THE DATA:

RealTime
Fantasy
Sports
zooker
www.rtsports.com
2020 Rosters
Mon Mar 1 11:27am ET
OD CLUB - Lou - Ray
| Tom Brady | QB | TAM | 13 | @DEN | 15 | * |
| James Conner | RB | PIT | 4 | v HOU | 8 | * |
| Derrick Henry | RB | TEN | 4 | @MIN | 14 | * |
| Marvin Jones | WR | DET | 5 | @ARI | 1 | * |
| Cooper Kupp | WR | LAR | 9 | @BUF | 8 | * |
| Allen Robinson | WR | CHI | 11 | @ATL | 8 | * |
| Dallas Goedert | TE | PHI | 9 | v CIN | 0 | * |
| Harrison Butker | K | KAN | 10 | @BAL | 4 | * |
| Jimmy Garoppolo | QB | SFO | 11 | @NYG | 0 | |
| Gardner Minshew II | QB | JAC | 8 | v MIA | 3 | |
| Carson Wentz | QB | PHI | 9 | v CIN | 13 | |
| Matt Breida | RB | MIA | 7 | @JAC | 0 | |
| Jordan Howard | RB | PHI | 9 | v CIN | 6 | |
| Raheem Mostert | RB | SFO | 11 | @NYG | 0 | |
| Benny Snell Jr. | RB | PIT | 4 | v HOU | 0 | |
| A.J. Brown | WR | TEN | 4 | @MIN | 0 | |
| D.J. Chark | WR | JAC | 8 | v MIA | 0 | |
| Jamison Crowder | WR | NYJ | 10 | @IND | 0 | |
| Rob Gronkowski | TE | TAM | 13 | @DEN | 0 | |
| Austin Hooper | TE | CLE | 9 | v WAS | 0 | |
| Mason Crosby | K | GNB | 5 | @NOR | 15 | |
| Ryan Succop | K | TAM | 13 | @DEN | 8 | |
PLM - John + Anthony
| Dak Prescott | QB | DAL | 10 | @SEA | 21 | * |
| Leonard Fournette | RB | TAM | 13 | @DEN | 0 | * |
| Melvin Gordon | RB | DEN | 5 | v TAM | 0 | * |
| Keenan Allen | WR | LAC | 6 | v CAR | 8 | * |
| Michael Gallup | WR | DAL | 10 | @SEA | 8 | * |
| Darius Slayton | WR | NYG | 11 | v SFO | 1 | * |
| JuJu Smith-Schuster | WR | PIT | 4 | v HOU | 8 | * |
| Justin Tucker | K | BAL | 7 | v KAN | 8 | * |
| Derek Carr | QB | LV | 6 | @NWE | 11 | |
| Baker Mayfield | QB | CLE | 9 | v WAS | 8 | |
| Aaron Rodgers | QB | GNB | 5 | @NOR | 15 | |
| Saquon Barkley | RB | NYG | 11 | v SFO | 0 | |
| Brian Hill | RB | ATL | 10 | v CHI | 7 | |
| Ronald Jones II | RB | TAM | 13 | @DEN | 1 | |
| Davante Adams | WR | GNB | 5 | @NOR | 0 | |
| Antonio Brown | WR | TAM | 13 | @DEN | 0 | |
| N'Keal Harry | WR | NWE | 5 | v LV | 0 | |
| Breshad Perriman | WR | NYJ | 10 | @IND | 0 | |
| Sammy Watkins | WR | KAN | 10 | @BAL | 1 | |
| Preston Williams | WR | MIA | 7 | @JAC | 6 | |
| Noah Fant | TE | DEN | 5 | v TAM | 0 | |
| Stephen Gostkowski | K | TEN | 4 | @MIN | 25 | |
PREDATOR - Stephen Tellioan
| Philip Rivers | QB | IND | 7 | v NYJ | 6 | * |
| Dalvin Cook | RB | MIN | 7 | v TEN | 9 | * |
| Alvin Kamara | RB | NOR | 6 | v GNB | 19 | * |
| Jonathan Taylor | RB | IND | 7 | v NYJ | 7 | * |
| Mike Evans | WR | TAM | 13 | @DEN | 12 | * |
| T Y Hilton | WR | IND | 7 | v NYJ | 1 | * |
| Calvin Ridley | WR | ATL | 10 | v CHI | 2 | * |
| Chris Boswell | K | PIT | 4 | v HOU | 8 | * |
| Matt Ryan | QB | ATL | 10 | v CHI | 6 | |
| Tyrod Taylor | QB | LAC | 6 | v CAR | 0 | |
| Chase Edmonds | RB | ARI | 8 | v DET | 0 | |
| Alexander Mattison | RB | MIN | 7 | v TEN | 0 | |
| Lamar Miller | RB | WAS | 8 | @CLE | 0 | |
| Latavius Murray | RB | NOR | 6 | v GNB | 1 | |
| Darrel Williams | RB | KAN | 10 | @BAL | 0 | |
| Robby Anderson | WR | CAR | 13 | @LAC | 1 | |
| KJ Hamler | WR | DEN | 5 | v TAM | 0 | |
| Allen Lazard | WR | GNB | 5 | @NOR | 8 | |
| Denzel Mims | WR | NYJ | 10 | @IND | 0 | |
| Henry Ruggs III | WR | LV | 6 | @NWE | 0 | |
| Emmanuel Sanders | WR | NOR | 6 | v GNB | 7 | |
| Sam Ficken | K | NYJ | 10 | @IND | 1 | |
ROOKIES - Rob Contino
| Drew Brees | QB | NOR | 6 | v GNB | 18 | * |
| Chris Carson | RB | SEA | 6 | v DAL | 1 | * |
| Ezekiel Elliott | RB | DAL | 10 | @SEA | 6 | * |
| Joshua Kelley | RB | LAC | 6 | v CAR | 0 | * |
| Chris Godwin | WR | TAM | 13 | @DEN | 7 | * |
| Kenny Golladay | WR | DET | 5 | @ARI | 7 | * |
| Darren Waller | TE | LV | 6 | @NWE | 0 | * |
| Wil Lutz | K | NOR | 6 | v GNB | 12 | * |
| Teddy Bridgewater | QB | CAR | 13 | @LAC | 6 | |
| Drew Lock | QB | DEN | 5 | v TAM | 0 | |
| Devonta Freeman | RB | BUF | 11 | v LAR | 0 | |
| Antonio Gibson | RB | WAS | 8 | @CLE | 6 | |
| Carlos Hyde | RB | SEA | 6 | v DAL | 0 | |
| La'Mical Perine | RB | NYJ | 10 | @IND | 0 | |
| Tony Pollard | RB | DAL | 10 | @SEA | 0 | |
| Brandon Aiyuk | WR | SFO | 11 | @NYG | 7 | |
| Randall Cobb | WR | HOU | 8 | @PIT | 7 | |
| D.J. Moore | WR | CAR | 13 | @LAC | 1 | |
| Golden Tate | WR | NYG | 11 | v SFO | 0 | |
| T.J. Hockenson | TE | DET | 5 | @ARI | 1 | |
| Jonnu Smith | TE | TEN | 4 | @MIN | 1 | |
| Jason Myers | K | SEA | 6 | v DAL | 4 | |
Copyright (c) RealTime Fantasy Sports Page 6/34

TASK REQUIREMENTS:
The answer consists of the whole listing, restated exactly.

WRITTEN ANSWER:
RealTime
Fantasy
Sports
zooker
www.rtsports.com
2020 Rosters
Mon Mar 1 11:27am ET
OD CLUB - Lou - Ray
| Tom Brady | QB | TAM | 13 | @DEN | 15 | * |
| James Conner | RB | PIT | 4 | v HOU | 8 | * |
| Derrick Henry | RB | TEN | 4 | @MIN | 14 | * |
| Marvin Jones | WR | DET | 5 | @ARI | 1 | * |
| Cooper Kupp | WR | LAR | 9 | @BUF | 8 | * |
| Allen Robinson | WR | CHI | 11 | @ATL | 8 | * |
| Dallas Goedert | TE | PHI | 9 | v CIN | 0 | * |
| Harrison Butker | K | KAN | 10 | @BAL | 4 | * |
| Jimmy Garoppolo | QB | SFO | 11 | @NYG | 0 | |
| Gardner Minshew II | QB | JAC | 8 | v MIA | 3 | |
| Carson Wentz | QB | PHI | 9 | v CIN | 13 | |
| Matt Breida | RB | MIA | 7 | @JAC | 0 | |
| Jordan Howard | RB | PHI | 9 | v CIN | 6 | |
| Raheem Mostert | RB | SFO | 11 | @NYG | 0 | |
| Benny Snell Jr. | RB | PIT | 4 | v HOU | 0 | |
| A.J. Brown | WR | TEN | 4 | @MIN | 0 | |
| D.J. Chark | WR | JAC | 8 | v MIA | 0 | |
| Jamison Crowder | WR | NYJ | 10 | @IND | 0 | |
| Rob Gronkowski | TE | TAM | 13 | @DEN | 0 | |
| Austin Hooper | TE | CLE | 9 | v WAS | 0 | |
| Mason Crosby | K | GNB | 5 | @NOR | 15 | |
| Ryan Succop | K | TAM | 13 | @DEN | 8 | |
PLM - John + Anthony
| Dak Prescott | QB | DAL | 10 | @SEA | 21 | * |
| Leonard Fournette | RB | TAM | 13 | @DEN | 0 | * |
| Melvin Gordon | RB | DEN | 5 | v TAM | 0 | * |
| Keenan Allen | WR | LAC | 6 | v CAR | 8 | * |
| Michael Gallup | WR | DAL | 10 | @SEA | 8 | * |
| Darius Slayton | WR | NYG | 11 | v SFO | 1 | * |
| JuJu Smith-Schuster | WR | PIT | 4 | v HOU | 8 | * |
| Justin Tucker | K | BAL | 7 | v KAN | 8 | * |
| Derek Carr | QB | LV | 6 | @NWE | 11 | |
| Baker Mayfield | QB | CLE | 9 | v WAS | 8 | |
| Aaron Rodgers | QB | GNB | 5 | @NOR | 15 | |
| Saquon Barkley | RB | NYG | 11 | v SFO | 0 | |
| Brian Hill | RB | ATL | 10 | v CHI | 7 | |
| Ronald Jones II | RB | TAM | 13 | @DEN | 1 | |
| Davante Adams | WR | GNB | 5 | @NOR | 0 | |
| Antonio Brown | WR | TAM | 13 | @DEN | 0 | |
| N'Keal Harry | WR | NWE | 5 | v LV | 0 | |
| Breshad Perriman | WR | NYJ | 10 | @IND | 0 | |
| Sammy Watkins | WR | KAN | 10 | @BAL | 1 | |
| Preston Williams | WR | MIA | 7 | @JAC | 6 | |
| Noah Fant | TE | DEN | 5 | v TAM | 0 | |
| Stephen Gostkowski | K | TEN | 4 | @MIN | 25 | |
PREDATOR - Stephen Tellioan
| Philip Rivers | QB | IND | 7 | v NYJ | 6 | * |
| Dalvin Cook | RB | MIN | 7 | v TEN | 9 | * |
| Alvin Kamara | RB | NOR | 6 | v GNB | 19 | * |
| Jonathan Taylor | RB | IND | 7 | v NYJ | 7 | * |
| Mike Evans | WR | TAM | 13 | @DEN | 12 | * |
| T Y Hilton | WR | IND | 7 | v NYJ | 1 | * |
| Calvin Ridley | WR | ATL | 10 | v CHI | 2 | * |
| Chris Boswell | K | PIT | 4 | v HOU | 8 | * |
| Matt Ryan | QB | ATL | 10 | v CHI | 6 | |
| Tyrod Taylor | QB | LAC | 6 | v CAR | 0 | |
| Chase Edmonds | RB | ARI | 8 | v DET | 0 | |
| Alexander Mattison | RB | MIN | 7 | v TEN | 0 | |
| Lamar Miller | RB | WAS | 8 | @CLE | 0 | |
| Latavius Murray | RB | NOR | 6 | v GNB | 1 | |
| Darrel Williams | RB | KAN | 10 | @BAL | 0 | |
| Robby Anderson | WR | CAR | 13 | @LAC | 1 | |
| KJ Hamler | WR | DEN | 5 | v TAM | 0 | |
| Allen Lazard | WR | GNB | 5 | @NOR | 8 | |
| Denzel Mims | WR | NYJ | 10 | @IND | 0 | |
| Henry Ruggs III | WR | LV | 6 | @NWE | 0 | |
| Emmanuel Sanders | WR | NOR | 6 | v GNB | 7 | |
| Sam Ficken | K | NYJ | 10 | @IND | 1 | |
ROOKIES - Rob Contino
| Drew Brees | QB | NOR | 6 | v GNB | 18 | * |
| Chris Carson | RB | SEA | 6 | v DAL | 1 | * |
| Ezekiel Elliott | RB | DAL | 10 | @SEA | 6 | * |
| Joshua Kelley | RB | LAC | 6 | v CAR | 0 | * |
| Chris Godwin | WR | TAM | 13 | @DEN | 7 | * |
| Kenny Golladay | WR | DET | 5 | @ARI | 7 | * |
| Darren Waller | TE | LV | 6 | @NWE | 0 | * |
| Wil Lutz | K | NOR | 6 | v GNB | 12 | * |
| Teddy Bridgewater | QB | CAR | 13 | @LAC | 6 | |
| Drew Lock | QB | DEN | 5 | v TAM | 0 | |
| Devonta Freeman | RB | BUF | 11 | v LAR | 0 | |
| Antonio Gibson | RB | WAS | 8 | @CLE | 6 | |
| Carlos Hyde | RB | SEA | 6 | v DAL | 0 | |
| La'Mical Perine | RB | NYJ | 10 | @IND | 0 | |
| Tony Pollard | RB | DAL | 10 | @SEA | 0 | |
| Brandon Aiyuk | WR | SFO | 11 | @NYG | 7 | |
| Randall Cobb | WR | HOU | 8 | @PIT | 7 | |
| D.J. Moore | WR | CAR | 13 | @LAC | 1 | |
| Golden Tate | WR | NYG | 11 | v SFO | 0 | |
| T.J. Hockenson | TE | DET | 5 | @ARI | 1 | |
| Jonnu Smith | TE | TEN | 4 | @MIN | 1 | |
| Jason Myers | K | SEA | 6 | v DAL | 4 | |
Copyright (c) RealTime Fantasy Sports Page 6/34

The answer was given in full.